**Your goal**
Look through the lines below and extract each one that contains "Step".

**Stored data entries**
____

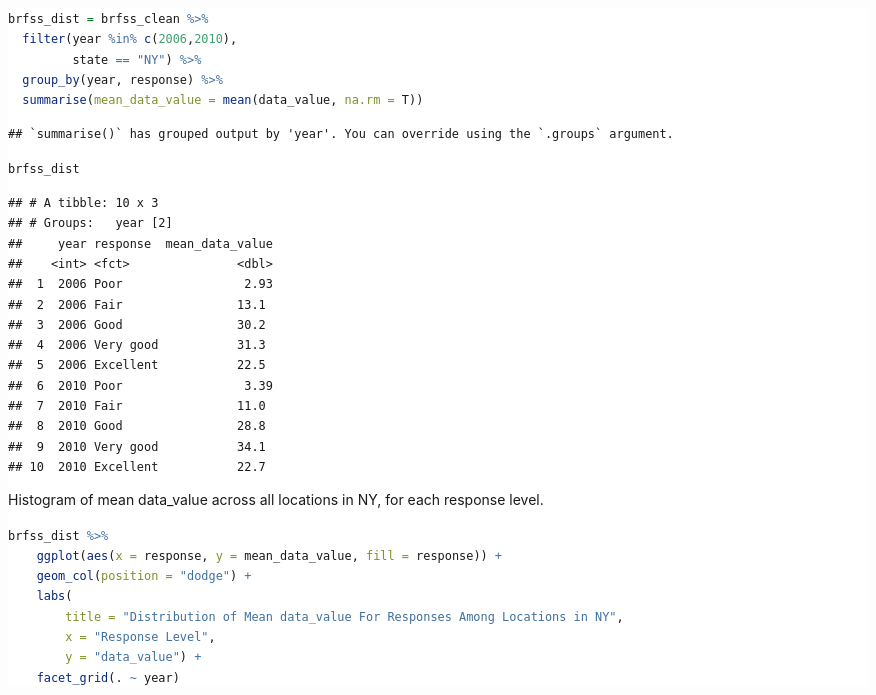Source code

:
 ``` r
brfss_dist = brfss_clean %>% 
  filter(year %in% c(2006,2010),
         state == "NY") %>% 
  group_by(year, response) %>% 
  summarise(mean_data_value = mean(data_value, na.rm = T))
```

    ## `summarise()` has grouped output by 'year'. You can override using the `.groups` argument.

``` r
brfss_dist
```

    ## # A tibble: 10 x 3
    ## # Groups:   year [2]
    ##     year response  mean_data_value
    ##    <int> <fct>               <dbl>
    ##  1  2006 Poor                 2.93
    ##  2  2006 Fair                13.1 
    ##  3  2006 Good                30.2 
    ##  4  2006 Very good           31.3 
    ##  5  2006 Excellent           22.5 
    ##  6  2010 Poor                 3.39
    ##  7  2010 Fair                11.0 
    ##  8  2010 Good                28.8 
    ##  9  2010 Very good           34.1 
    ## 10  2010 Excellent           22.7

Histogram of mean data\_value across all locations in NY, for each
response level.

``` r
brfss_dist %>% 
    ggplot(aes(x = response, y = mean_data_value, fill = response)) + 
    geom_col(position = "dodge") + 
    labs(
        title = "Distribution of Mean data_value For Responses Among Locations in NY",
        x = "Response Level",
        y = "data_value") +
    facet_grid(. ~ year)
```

____

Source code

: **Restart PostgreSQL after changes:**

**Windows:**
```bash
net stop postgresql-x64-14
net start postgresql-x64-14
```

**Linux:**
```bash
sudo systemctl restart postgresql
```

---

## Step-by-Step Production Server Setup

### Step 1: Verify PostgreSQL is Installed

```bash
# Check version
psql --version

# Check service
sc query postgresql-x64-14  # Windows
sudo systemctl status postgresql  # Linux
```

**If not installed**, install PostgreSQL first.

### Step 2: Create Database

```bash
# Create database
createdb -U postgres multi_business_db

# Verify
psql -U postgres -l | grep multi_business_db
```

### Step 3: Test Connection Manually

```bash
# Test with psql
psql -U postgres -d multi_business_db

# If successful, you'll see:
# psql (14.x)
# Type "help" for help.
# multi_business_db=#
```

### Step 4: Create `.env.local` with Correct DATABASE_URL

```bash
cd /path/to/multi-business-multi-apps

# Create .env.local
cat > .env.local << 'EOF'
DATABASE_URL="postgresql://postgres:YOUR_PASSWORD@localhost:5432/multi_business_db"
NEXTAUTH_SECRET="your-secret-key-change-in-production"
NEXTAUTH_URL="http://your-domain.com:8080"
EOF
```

____

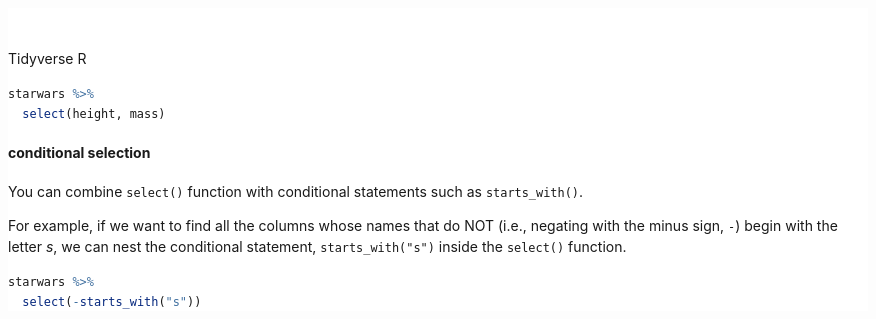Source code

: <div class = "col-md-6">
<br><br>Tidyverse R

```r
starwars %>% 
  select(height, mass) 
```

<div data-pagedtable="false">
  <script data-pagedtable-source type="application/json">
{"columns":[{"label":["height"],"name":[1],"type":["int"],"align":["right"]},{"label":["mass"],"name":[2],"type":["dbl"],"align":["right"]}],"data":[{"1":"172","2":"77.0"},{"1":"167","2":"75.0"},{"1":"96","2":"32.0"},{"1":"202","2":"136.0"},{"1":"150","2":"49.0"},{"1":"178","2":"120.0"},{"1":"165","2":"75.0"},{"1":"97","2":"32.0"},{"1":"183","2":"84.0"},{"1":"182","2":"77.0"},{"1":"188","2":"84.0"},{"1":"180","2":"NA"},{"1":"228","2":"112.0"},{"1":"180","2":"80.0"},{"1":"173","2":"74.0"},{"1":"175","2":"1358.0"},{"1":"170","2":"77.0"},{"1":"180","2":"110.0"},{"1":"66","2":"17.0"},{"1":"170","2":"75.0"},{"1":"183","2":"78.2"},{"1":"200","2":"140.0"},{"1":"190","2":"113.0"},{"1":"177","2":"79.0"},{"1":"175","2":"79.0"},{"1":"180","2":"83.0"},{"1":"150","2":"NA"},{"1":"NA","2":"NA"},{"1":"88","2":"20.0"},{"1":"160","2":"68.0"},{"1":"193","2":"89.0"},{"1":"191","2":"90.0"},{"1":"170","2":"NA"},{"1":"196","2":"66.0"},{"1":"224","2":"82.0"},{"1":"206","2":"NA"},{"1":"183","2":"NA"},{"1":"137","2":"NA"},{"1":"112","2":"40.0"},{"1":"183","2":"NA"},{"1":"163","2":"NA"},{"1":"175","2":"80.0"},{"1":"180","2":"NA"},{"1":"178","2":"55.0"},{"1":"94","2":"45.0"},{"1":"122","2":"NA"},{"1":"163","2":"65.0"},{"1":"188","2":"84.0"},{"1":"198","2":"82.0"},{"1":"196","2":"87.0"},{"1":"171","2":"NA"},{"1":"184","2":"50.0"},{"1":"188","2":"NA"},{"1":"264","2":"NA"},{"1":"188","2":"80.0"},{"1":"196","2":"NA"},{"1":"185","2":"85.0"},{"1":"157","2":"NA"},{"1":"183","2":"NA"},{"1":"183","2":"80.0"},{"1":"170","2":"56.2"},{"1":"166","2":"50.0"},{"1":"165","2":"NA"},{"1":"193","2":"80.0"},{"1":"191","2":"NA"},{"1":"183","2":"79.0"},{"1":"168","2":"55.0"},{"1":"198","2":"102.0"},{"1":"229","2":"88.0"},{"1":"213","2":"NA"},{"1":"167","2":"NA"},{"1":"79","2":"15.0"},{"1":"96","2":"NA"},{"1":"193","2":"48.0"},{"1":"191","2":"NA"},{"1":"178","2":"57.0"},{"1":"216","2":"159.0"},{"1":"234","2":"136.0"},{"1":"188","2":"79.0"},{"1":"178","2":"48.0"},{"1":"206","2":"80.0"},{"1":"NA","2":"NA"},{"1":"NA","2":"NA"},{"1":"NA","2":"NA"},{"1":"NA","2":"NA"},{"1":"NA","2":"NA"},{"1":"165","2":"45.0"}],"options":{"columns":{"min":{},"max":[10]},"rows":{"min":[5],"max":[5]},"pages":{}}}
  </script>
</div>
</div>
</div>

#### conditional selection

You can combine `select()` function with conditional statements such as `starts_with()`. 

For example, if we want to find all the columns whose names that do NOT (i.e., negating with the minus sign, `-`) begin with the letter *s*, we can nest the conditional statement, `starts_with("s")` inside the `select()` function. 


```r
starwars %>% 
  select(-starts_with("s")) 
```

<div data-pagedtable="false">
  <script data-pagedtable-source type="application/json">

____

**Written response**
## Step-by-Step Production Server Setup
### Step 1: Verify PostgreSQL is Installed
### Step 2: Create Database
### Step 3: Test Connection Manually
### Step 4: Create `.env.local` with Correct DATABASE_URL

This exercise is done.